Drivers of huge SUVs that slow to 2 mph to pass over a bump you could roller skate over.

Televisions in waiting rooms and diners.

Toilet paper dispensers designed to rip the paper before you get enough for a proper wipe.

The TSA.
 
Toilet paper dispensers designed to rip the paper before you get enough for a proper wipe.

I can't stand when someone puts the tp on the holder so that you have to pull the tp from the bottom. It's so much easier from the top.
My friends mother always does it "upside down" at the beach house and I switch it all the time. Whenever I go back in the bathroom, it's always turned around again. She has no idea that it's me doing it. :biggrin:
 
These "cretans" who turn on their windshield washer/wipers on the highway in front of you, on a sunny day, after you just cleaned your car. :eek:

My LS has headlight washers that are angled outward. I love this feature, because when people tailgate me, I turn them on and coat their car without getting anything on my windshield. It's quite satisfying and very effective.


1) I work in a cubicle world. Very quiet office except for right around me. The guy on one side nearly yells when he talks on the phone, and the other guy has hearing aids so his cell phone ringer is turned all the way up. When he's not at his desk his phone rings and rings and rings. Makes my blood boil.

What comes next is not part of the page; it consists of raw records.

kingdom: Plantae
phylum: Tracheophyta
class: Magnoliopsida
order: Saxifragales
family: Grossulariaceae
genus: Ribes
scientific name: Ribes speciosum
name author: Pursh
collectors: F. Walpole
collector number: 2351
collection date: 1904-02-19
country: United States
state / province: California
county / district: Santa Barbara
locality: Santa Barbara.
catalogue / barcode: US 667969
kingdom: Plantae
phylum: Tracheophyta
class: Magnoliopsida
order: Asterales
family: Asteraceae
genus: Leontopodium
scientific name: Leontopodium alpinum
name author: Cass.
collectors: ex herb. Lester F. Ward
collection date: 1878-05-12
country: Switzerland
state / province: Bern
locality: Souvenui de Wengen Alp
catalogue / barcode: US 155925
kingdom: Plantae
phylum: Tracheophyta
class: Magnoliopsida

2) People that work the drive thru windows that don't properly fasten the drink lid, and hand you a soda covered cup to top it off.

3) Oh, how could I forget - CROOKS. The previous owners of the home we bought in May 2009 thought they could get away with sticking us with a $50k rotten roof. Think again, suckers.

4) Beggars

5) Doctors (of course, none of you) who think bandaid fix problems with pills instead of attempting to actually cure the problem.

6) Wal-Mart

7) The people who refuse to pay their co-pays on medication at the Pharmacy, then go to the front of the store and buy liquor and cigarettes.

8) Mullets

Oh there's more. I'm just stopping for your sake.